**Work instruction 1**. According to the collision problem, which two quantities are conserved because the collision is elastic?
**Work instruction 2**. Repeat word for word the part of the listing that begins with the line containing "Спорт и игры на свежем воздухе" and ends with the line containing "Показать все", including both of those lines.

**Text section**.
• • • • • • •

A body of mass $2\,m$ moving with velocity $v$ makes a head on elastic collision with another body of mass $m$ which is initially at rest. Loss of kinetic energy of the colliding body ) (mass $2\,m$) is
Initial $K.E$ of ball of mass $2 \,m=K_{1}$
$=\frac{1}{2} \times 2 \,m \times V^{2}$
$=m V^{2}$
Collision is elastic so both $K.E$ and momentum are conserved. Let velocities of balls are $V_{1}$ and $V_{2}$ after collision.
So, $KE$ is conserved
$\frac{1}{2}(2 m) V^{2}=\frac{1}{2}(2 m) V_{1}^{2}+\frac{1}{2} m V_{2}^{2}$
$\Rightarrow V^{2}=V_{1}^{2}+\frac{1}{2} V_{2}^{2}\,\,\,...(i)$
And, momentum is conserved
$(2 m) V +m(0)=2 m\left(V_{1}\right)+m V_{2}$
$\Rightarrow 2 V=2 V_{1}+V_{2}\,\,\,...(ii)$
Now,
$V_{2}=2\left(V-V_{1}\right)$
Put this value in Eq. (i), we get
$V^{2}=V_{1}^{2}+\frac{1}{2} \times 4\left(V-V_{1}\right)^{2}$
$\Rightarrow 3 V_{1}^{2}-4 V V_{1}+V^{2}=0$
$\Rightarrow 3\left(\frac{V_{1}}{V}\right)^{2}-4\left(\frac{V_{1}}{V}\right)+1=0$
or $ \frac{v_{1}}{v}=-\frac{-(-4) \pm \sqrt{16-12}}{2 \times 3}$
$\Rightarrow \frac{v_{1}}{v}=\frac{4 \pm 2}{2 \times 3}$
$\Rightarrow V_{1}=V$ (Not possible)

• • • • • • •

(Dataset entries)
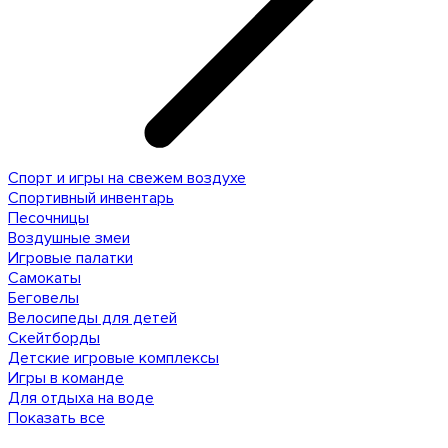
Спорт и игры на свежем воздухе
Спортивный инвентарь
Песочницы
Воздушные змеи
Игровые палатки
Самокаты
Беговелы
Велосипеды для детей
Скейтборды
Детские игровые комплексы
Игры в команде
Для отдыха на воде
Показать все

• • • • • • •

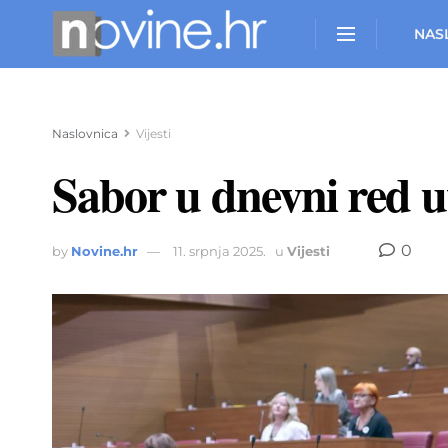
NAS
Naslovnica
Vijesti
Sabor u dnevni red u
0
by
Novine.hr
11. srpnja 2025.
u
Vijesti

• • • • • • •

**Your response 1**. Both kinetic energy and momentum are conserved.

**Your response 2**.
Спорт и игры на свежем воздухе
Спортивный инвентарь
Песочницы
Воздушные змеи
Игровые палатки
Самокаты
Беговелы
Велосипеды для детей
Скейтборды
Детские игровые комплексы
Игры в команде
Для отдыха на воде
Показать все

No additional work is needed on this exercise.